At times, you may just never be in a position to scan a medical device for whatever reason, such as technical issues, fear or concern about the devices, or simply a stubborn business partner. If that's the case, and it happens, you will need to have the risks documented (both of scanning and not scanning) and have the organization accept the risk or determine whether you can ACL off the entire system to prevent outside systems from interfering with the devices.

Taking lessons learned to governance levels

Now that you went ahead and created a whole process around evaluating medical devices for security vulnerabilities, you might as well add it to your policy so you can continue to work this into future devices and scenarios.
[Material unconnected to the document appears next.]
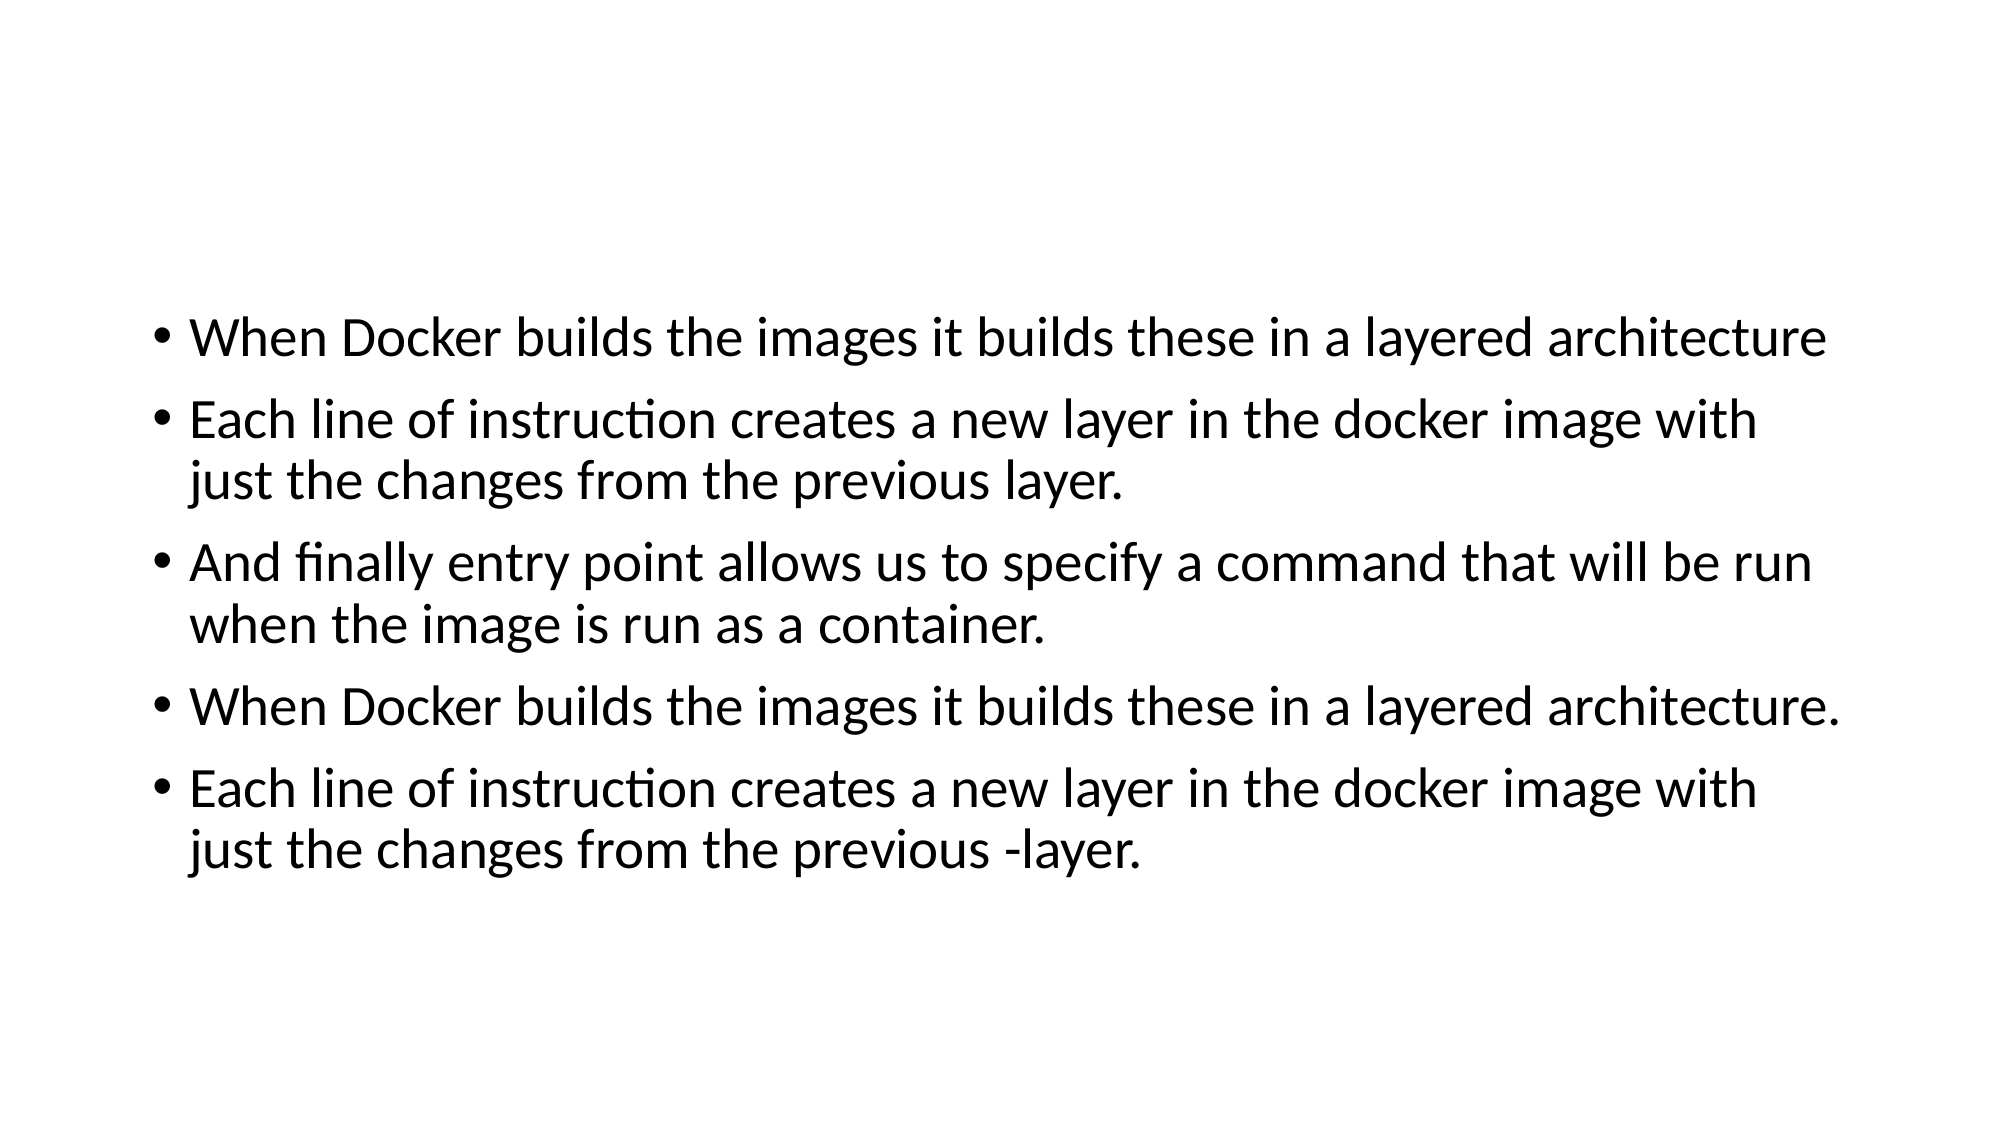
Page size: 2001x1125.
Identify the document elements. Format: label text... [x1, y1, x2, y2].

At this point, you may or may not have a vulnerability management policy. When looking at a policy, it would be important to have a section dedicated to medical equipment. A section with specific attention to medical devices will help with all future conversations around the topic. Specific items to think about would be:

  • Requirements during procurement
  • General operations of scanning
  • What to do in the event of issue
  • Causes for exclusions or exceptions and how to protect if we can’t scan

Medical device scanning can be a large and daunting task. We have a responsibility to ensure that our networks are secure along with the devices that reside on them. This must be balanced with the organization’s patient care goals. Gone are the days of security existing only at the perimeter. With a cautious and methodical process, we can both remove fear and uncertainty and intelligently add medical devices to our vulnerability management process without increasing risk to the organization.